* Stated task A:
Recast the herbarium sheet rows below as a Markdown table with the columns "Line No." and "Sheet Entry." Number each line and omit blank lines and all pictures.

───── Selected extract

Research conducted by AXA UK sought consumer opinions on driverless cars and found that only a quarter believes they will improve road safety, despite 90% of accidents being caused by human error.
The insurance firm suggests confusion is fuelling this scepticism, with only a third of respondents able to correctly identify the definition of a driverless car. To help motorists understand driverless technology, AXA has published a video explaining the Society of Automotive Engineers (SAE) Levels, designed to clarify increasing vehicle autonomy.
Only 27% of UK residents believe driverless cars will lead to fewer accidents on the roads, despite 90% of accidents being caused by human error. When asked about other benefits driverless cars could potentially provide, only a third of the 2,000 respondents said they would be better for the environment, while just a quarter said they would improve safety for pedestrians.
The research follows a Euro NCAP and Thatcham study that found 71% believe fully autonomous vehicles are already on the market, even though the government aren’t aiming for them to be on our roads for several years.
DEFINITION OF A DRIVERLESS CAR:
The most widely used references to vehicle autonomy are the Society of Automotive Engineers (SAE) Levels. When asked to choose a definition that best described a driverless car, only a third chose the correct SAE Level 5 (Fully Autonomous): “A vehicle that can make informed decisions and control itself and does not require a driver to take control in any situation as it is able to adapt to its surroundings.” Level 4 (Highly Autonomous) behave similarly, but only in very specific defined situations.

──────────
───── Data supplied

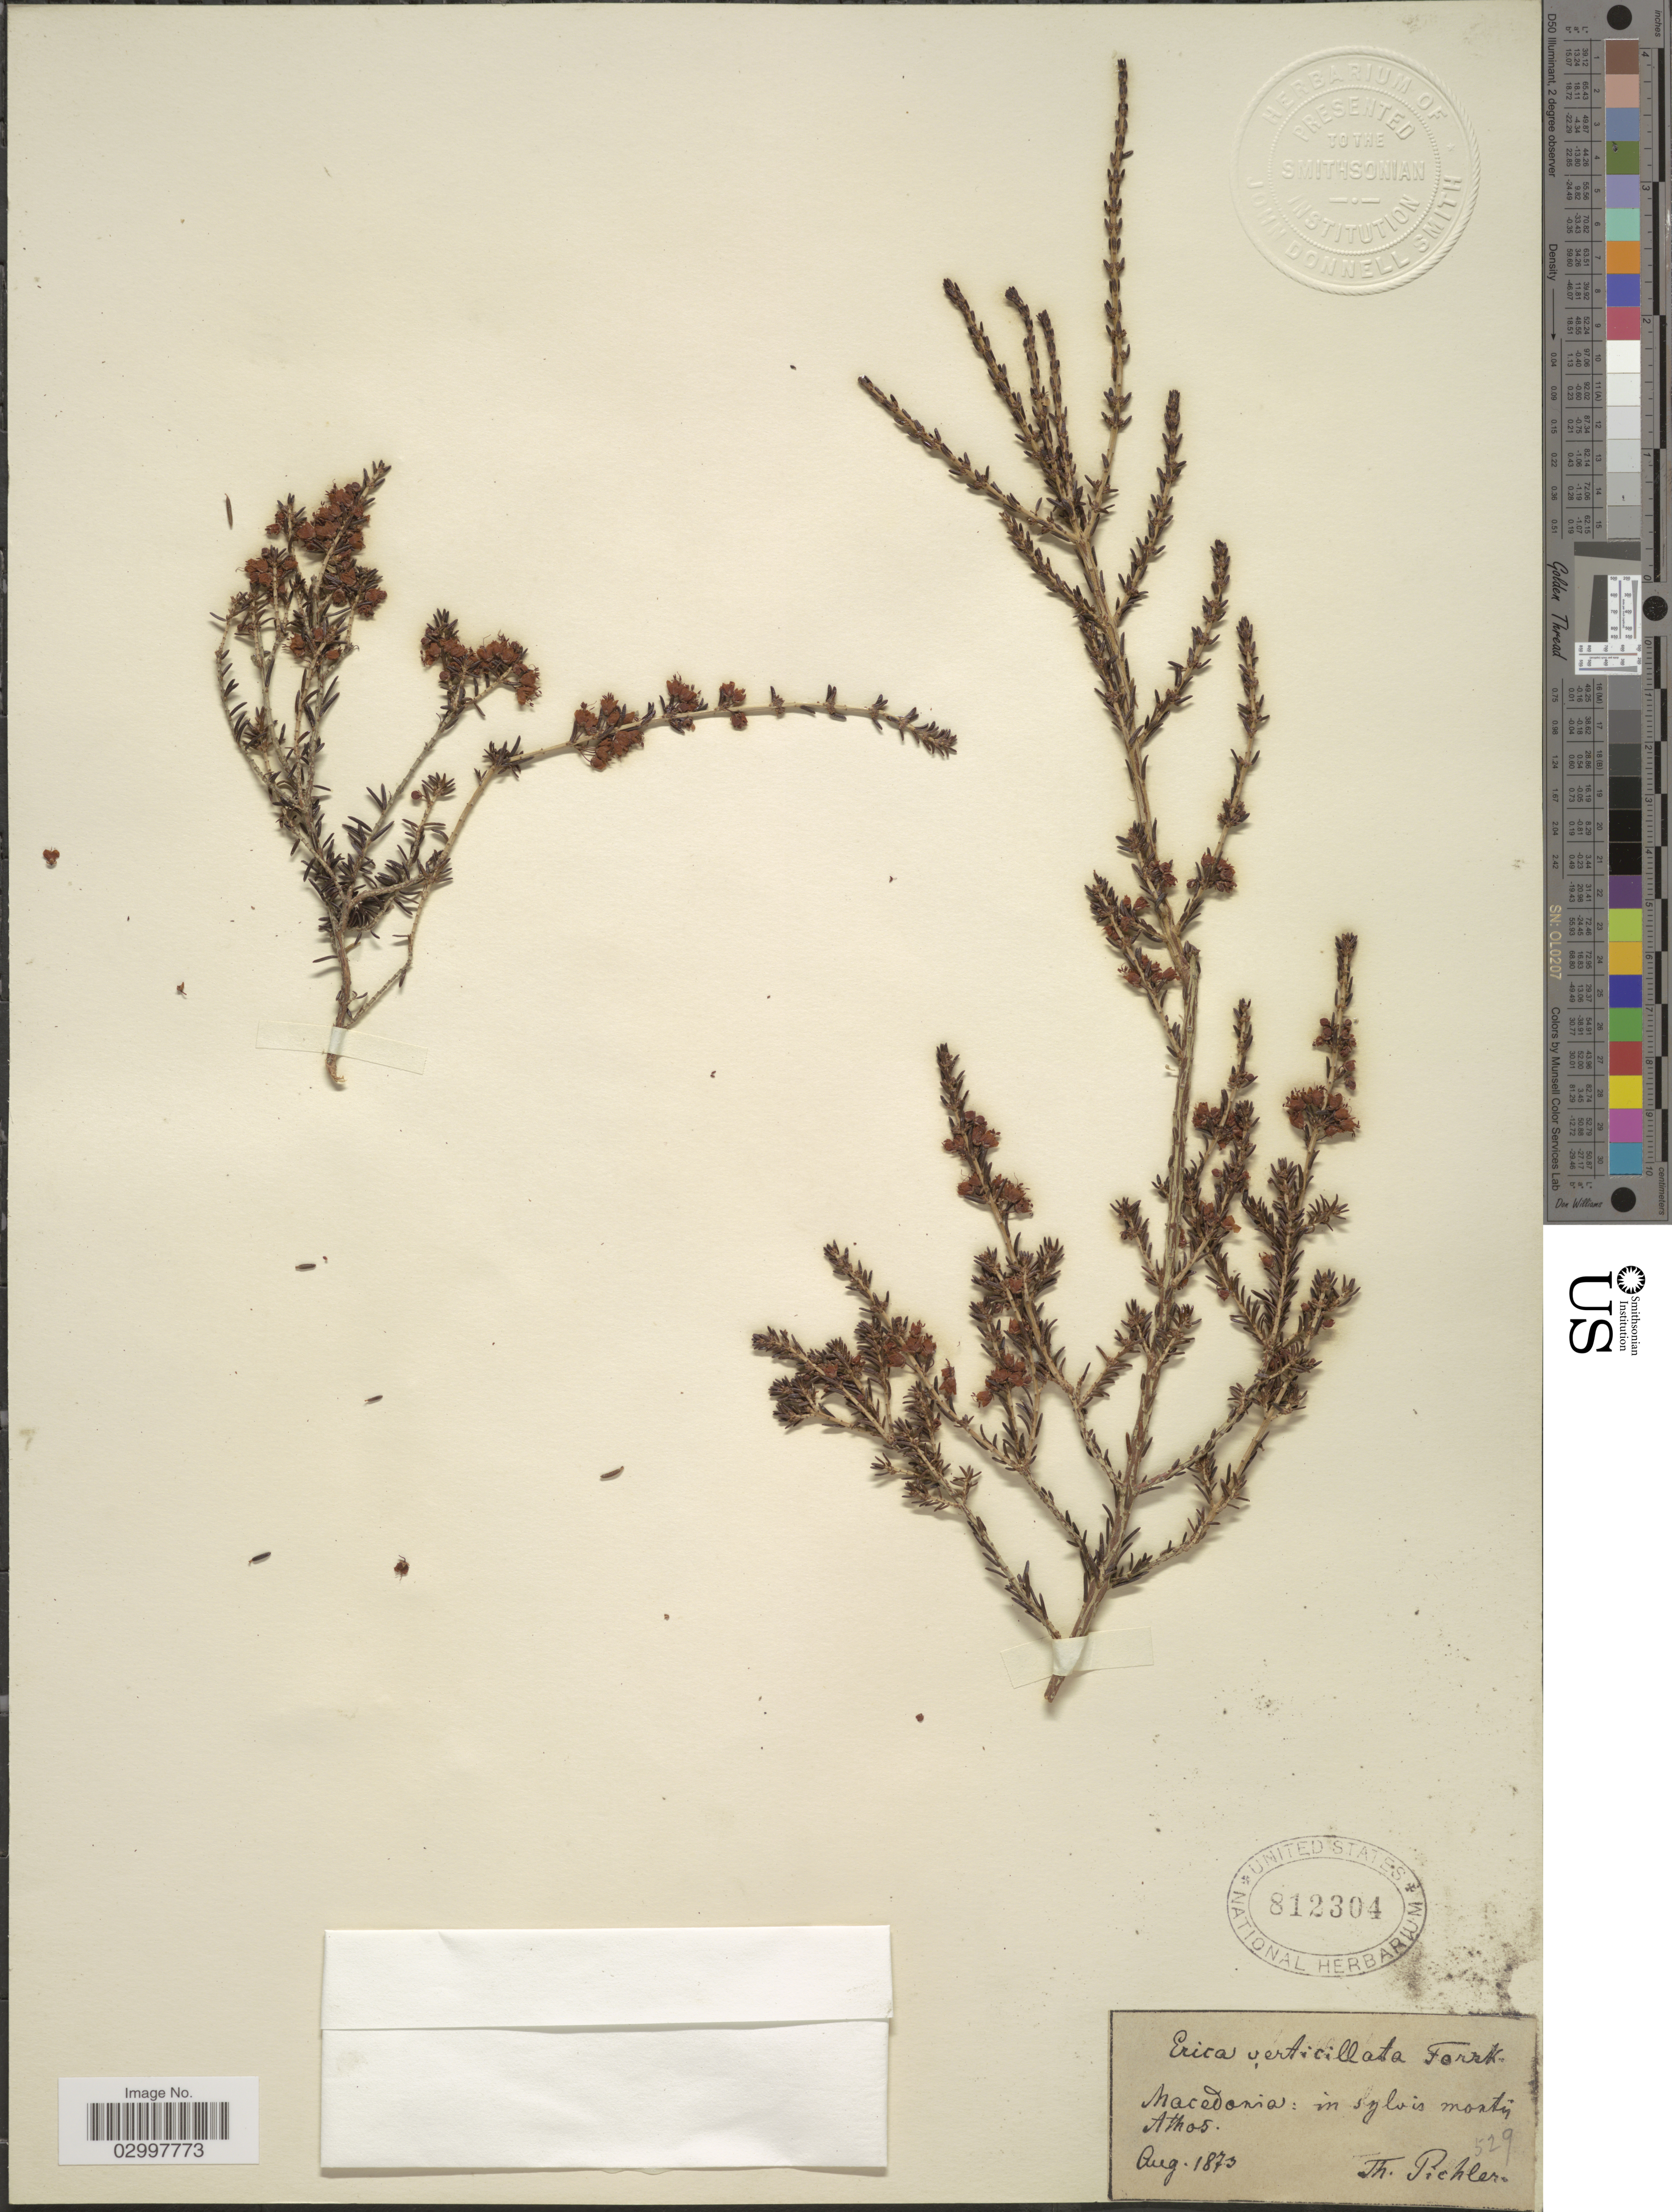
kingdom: Plantae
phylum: Tracheophyta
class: Magnoliopsida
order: Ericales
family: Ericaceae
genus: Erica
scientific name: Erica verticillata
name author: P.J. Bergius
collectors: T. Pichler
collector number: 529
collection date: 1873-08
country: North Macedonia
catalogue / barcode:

──────────

* Stated task B:
According to the driverless-car survey report, what percentage of UK residents believe driverless cars will lead to fewer accidents on the roads?

* Task answer A:
| Line No. | Sheet Entry |
|---|---|
| 1 | kingdom: Plantae |
| 2 | phylum: Tracheophyta |
| 3 | class: Magnoliopsida |
| 4 | order: Ericales |
| 5 | family: Ericaceae |
| 6 | genus: Erica |
| 7 | scientific name: Erica verticillata |
| 8 | name author: P.J. Bergius |
| 9 | collectors: T. Pichler |
| 10 | collector number: 529 |
| 11 | collection date: 1873-08 |
| 12 | country: North Macedonia |
| 13 | catalogue / barcode: |

* Task answer B:
27%